UPDATED: Wed., June 14, 2017, 12:05 a.m.

Jason Obermiller takes a break during his homicide trial on Thursday, June 8, 2017, at the Spokane County Courthouse. (Dan Pelle / The Spokesman-Review)
Jason Obermiller takes a break during his homicide trial on Thursday, June 8, 2017, at the Spokane County Courthouse. (Dan Pelle / The Spokesman-Review)

The mother of a 2-year-old who was found beaten to death in a Moran Prairie home last September said Tuesday she couldn’t remember her initial statements to police following four days of drug use and no sleep.

“I’m sorry. I don’t remember much from that day,” said Lovina Rainey, testifying Tuesday morning for a second day in the murder trial of her former boyfriend, Jason Obermiller, who is accused of killing Rainey’s daughter Adalynn Hoyt.

Obermiller’s attorney, Kevin Griffin, asked a tearful Rainey about contradictions in her statements to Spokane police the afternoon of Sept. 12 and her testimony Monday, when she talked about Obermiller’s relationship with her daughter and the botched drug dealing that set the broken household on edge in the days leading to Adalynn’s death.

Griffin pointed to multiple statements Rainey, 28, made to police that she left the home she shared with Obermiller shortly before 10 p.m. the night before her daughter was found dead, when text messages indicated it was closer to 2 a.m. Rainey also initially told police she’d checked on Adalynn when she returned home after smoking meth at a Spokane Valley motel with drug dealers, but she testified Tuesday she hadn’t.

“Do you remember telling him, when you got home, you saw Adalynn half on, half off the bed?” Griffin asked.

“No,” Rainey replied, stating she didn’t remember much of what she told Spokane County sheriff’s Detective Mike Drapeau.

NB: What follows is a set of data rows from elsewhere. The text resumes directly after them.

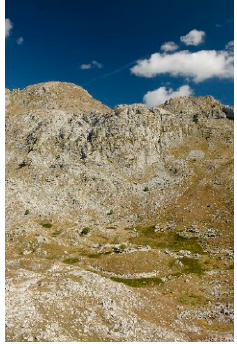
Figure 6. Katun in the cirque—Gropa Beljeva, photo: I. Lakovi ć .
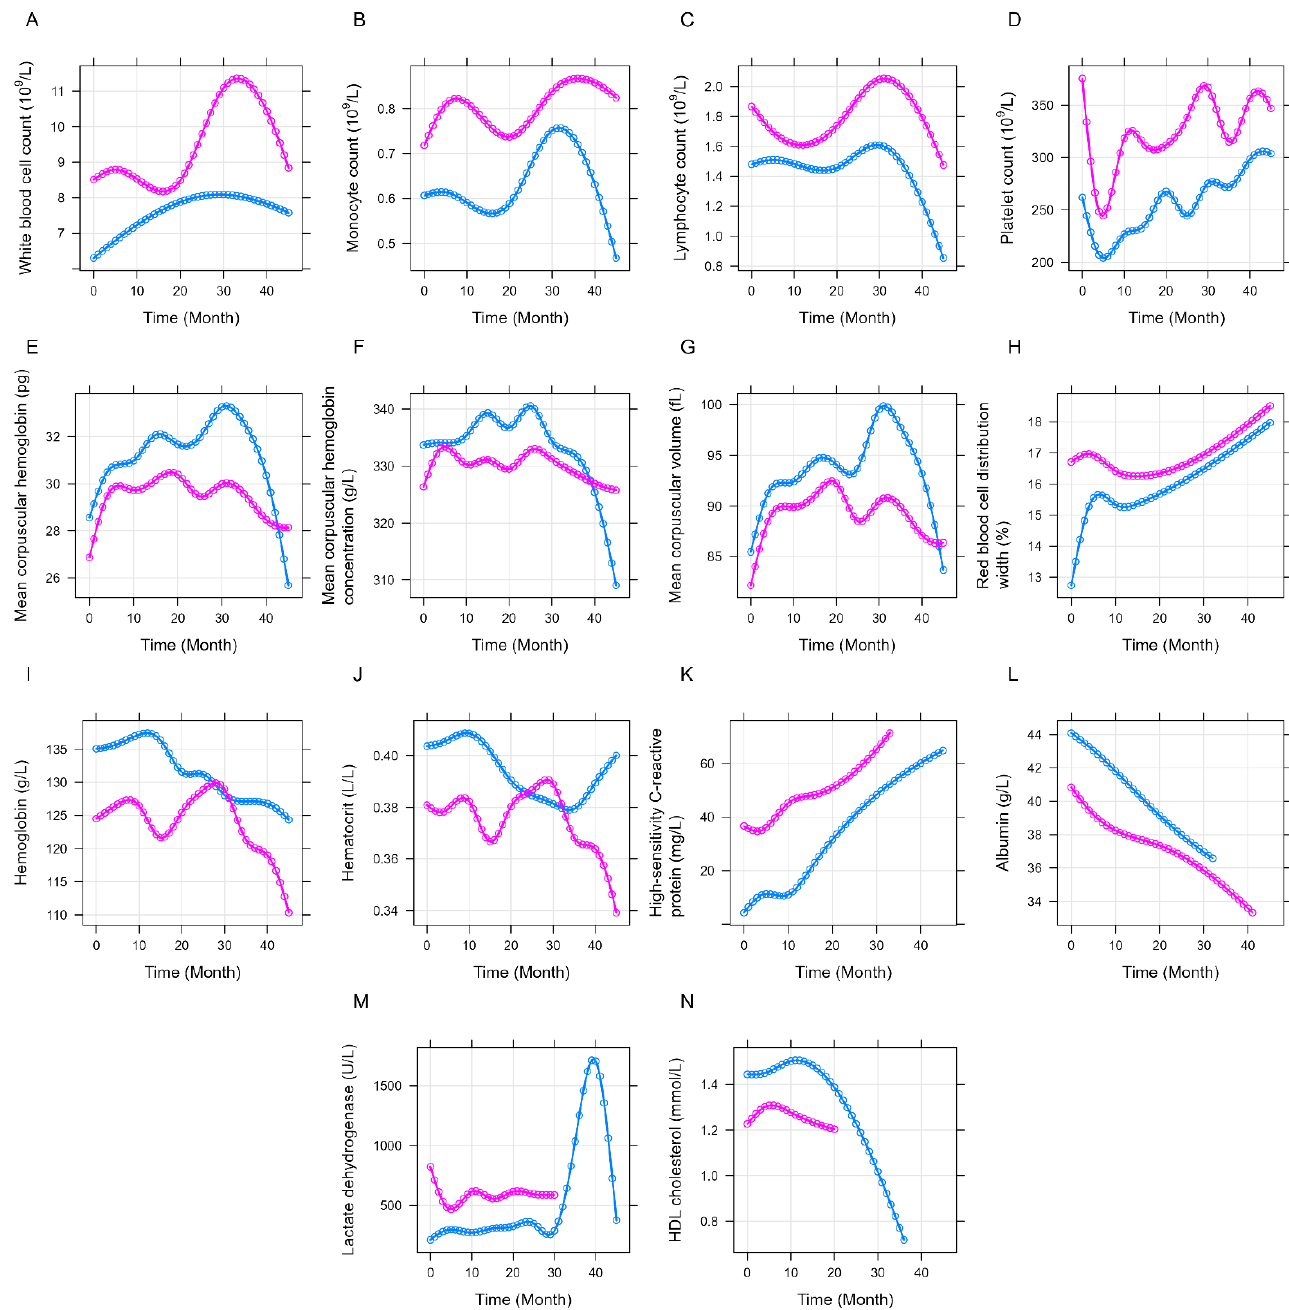
Figure 5. Longitudinal changes in the various laboratory measurements throughout the study within the PD-L1 < 13 ng/mL (blue) and PD-L1 > 13 ng/mL (magenta) groups. Significantly higher ( A ) white blood cell, ( B ) monocyte, ( C ) lymphocyte, and ( D ) platelet counts, as well as higher ( H ) red blood cell distribution width, ( K ) high-sensitivity C-reactive protein levels, and ( M ) lactate dehydrogenase levels were found in the PD-L1 > 13 ng/mL group. Higher ( E ) mean corpuscular hemoglobin levels, ( F ) mean corpuscular hemoglobin concentration, ( G ) mean corpuscular volume, ( I ) hemoglobin levels, ( J ) hematocrit levels ( L ) serum albumin levels, and ( N ) high-density lipoprotein (HDL) cholesterol levels were characteristic for the PD-L1 < 13 ng/mL group. PD-L1: programmed death-ligand 1.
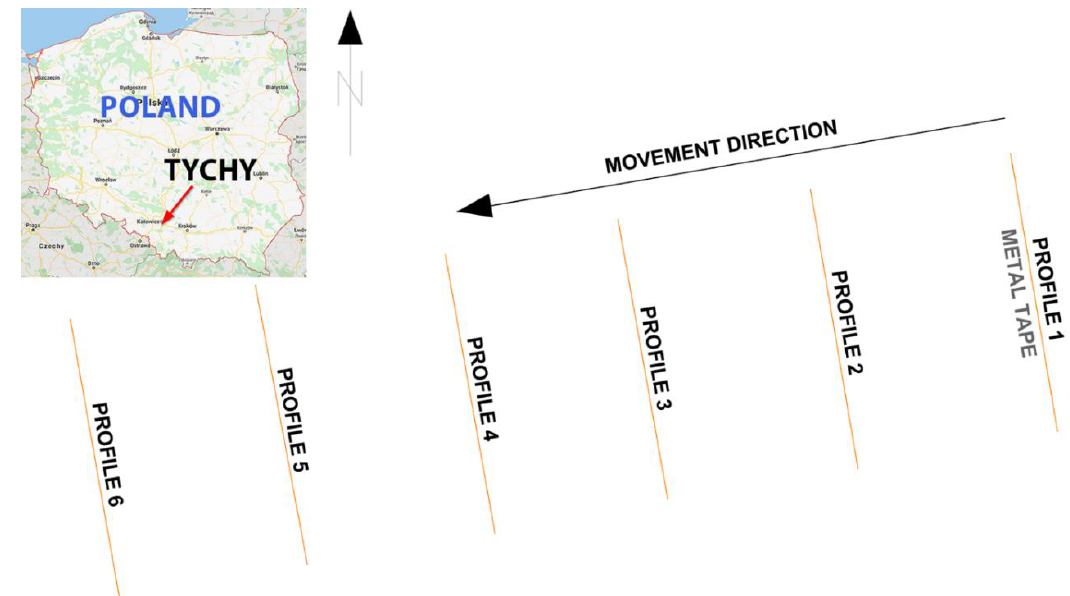
Figure 6. Location and scheme of the test basis.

“Did that happen?” Griffin continued.

“No, it didn’t,” Rainey said. She later told prosecutors her initial statements to investigators were made to police without the use of her phone or social media to assist her memory, which Rainey said was shaken by drug use and the stress of having to deal 6 ounces of meth she’d received in the Tri-Cities days before her daughter’s death.

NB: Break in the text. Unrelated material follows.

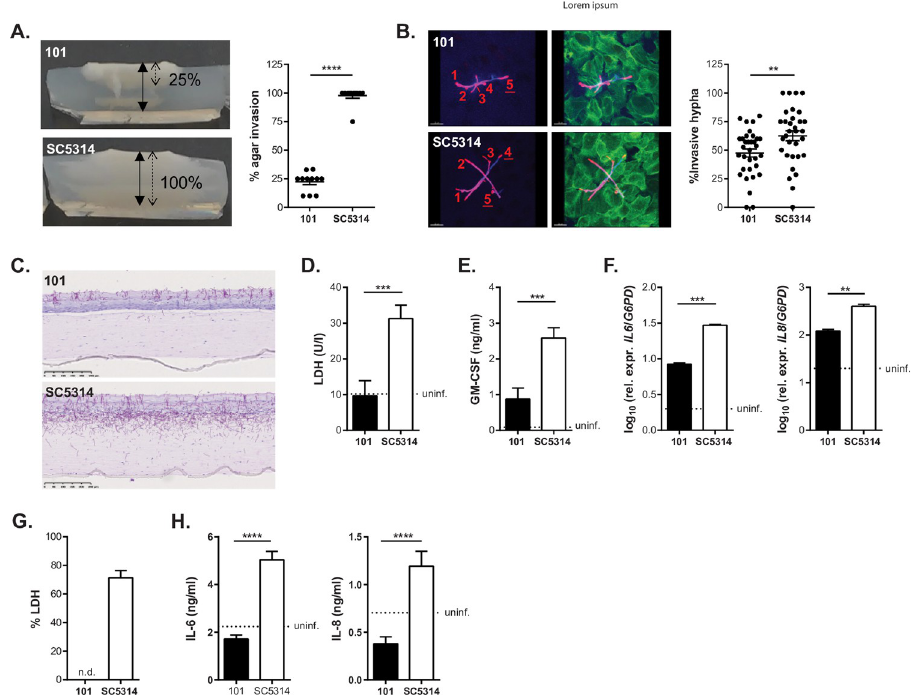
Fig 2. Isolate 101 is less invasive than SC5314. A. Representative images (left) and quantification (right) of the invasion depth of isolates 101 and SC5314 in YNB agar supplemented with BSA after 7 days of incubation at 37˚C and 5% CO 2 %. Agar invasion was calculated as the % of invasion depth (dotted arrow) relative to the overall thickness of the agar (solid arrow). Data were pooled from 4 independent experiments with 2–3 samples each. The mean ± SEM is indicated. Similar results were obtained with YNB agar supplemented with glucose or casamino acids. B. Representative images (left) and quantification (right) of TR146 cell monolayers incubated with isolate 101 or SC5314 for 4 hours at 37˚C and 5% CO 2 . Extracellular fungal parts were stained with an anti- Candida antibody (red), full fungal elements were visualized by calcofluor white staining (blue), and keratinocytes were stained with phalloidin (green). The counted number of total hyphae (red numbers) and of invasive hyphae (underlined red numbers) are indicated on the representative images. Each symbol in the quantification is the % invasion per field analysed with an average of 8 hyphae per field (a total of 32 fields were analysed per isolate with 240 hyphae for SC5314 and 283 hyphae for 101). The mean ± SEM is indicated for each group. Data were pooled from 2 independent experiments. C.-E. Reconstituted human epidermis (RHE) was infected with isolate 101 or SC5314 (bottom) for 24 hours. C shows PAS- stained histology sections. Scale bar = 250 μ m. Cellular damage was assessed by LDH release assay in D , GM-CSF concentrations were determined in the supernatant by ELISA in E , and IL-6 and IL-8 transcript levels were quantified by RT-qPCR in F . Bars are the mean+SD of 4 ( D , E ) or 2 ( F ) replicate wells from a single experiment. G.-H. Monolayers of TR146 keratinocyte were infected with isolate 101 or SC5314 for 24 hours. Epithelial cell damage was assessed by LDH release assay in G , and IL-6 and IL-8 cytokine levels were quantified in the supernatant by ELISA in H . Bars are the mean+SD of 4 replicate wells. Data are representative of at least 2 independent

Griffin attempted to show Obermiller was trying to assist Rainey in getting rid of the drugs, which were stolen, and that he warned his ex-girlfriend multiple times not to get involved in the drug trade.

“Isn’t it true that Jason kept telling you, you didn’t know what you were getting into?” Griffin asked.

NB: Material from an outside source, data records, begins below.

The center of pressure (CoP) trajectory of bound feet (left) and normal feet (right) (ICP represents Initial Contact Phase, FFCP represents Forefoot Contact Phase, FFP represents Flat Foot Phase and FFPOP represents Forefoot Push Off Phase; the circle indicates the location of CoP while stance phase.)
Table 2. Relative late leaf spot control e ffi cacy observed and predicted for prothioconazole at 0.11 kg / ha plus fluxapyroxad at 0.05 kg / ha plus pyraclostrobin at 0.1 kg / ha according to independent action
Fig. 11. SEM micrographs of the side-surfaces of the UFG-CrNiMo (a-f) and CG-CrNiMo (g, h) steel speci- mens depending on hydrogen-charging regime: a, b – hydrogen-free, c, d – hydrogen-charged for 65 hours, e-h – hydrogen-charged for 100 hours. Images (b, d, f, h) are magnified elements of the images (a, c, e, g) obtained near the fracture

“He warned me, yes,” Rainey said.

Rainey took two trips to the Tri-Cities that week, returning to Spokane with drugs each time. She’s been named, along with Obermiller, in a federal indictment alleging multiple counts of conspiring to distribute drugs. Rainey is currently in custody of the Spokane County Jail ahead of a sentencing hearing scheduled for September after pleading guilty to one of the charges, but testified in street clothes Tuesday, with her gaze level on the attorneys asking questions.

Spokane County Deputy Prosecutor Gayle Ervin pointed the jury to a text sent shortly after Rainey’s first trip in which Obermiller offered to trade guns for the stolen drugs. Griffin argued that text was sent as a way to cover the debt that he’d taken on for Rainey.

Griffin also asked Rainey if she’d seen her daughter take any bites of pizza the night before she was found dead. Obermiller’s attorneys argue Adalynn Hoyt was killed sometime after midnight, after Obermiller left the home, and have seized on testimony from Spokane County Medical Examiner John Howard that pizza was found in the child’s mouth, but not her stomach. The defense team argues that’s evidence the child had to have eaten at least six hours before she was found dead.

But Rainey said she didn’t see her daughter eat before leaving the house that night.

“I gave her the food. I was assuming she was eating it, yes,” Rainey said.

Rainey said she didn’t attempt CPR on her daughter or try to pick her up when paramedics arrived around 1 p.m. after her night out. She also didn’t ask how her daughter died.

“They said it didn’t look like natural causes, or anything,” Rainey said.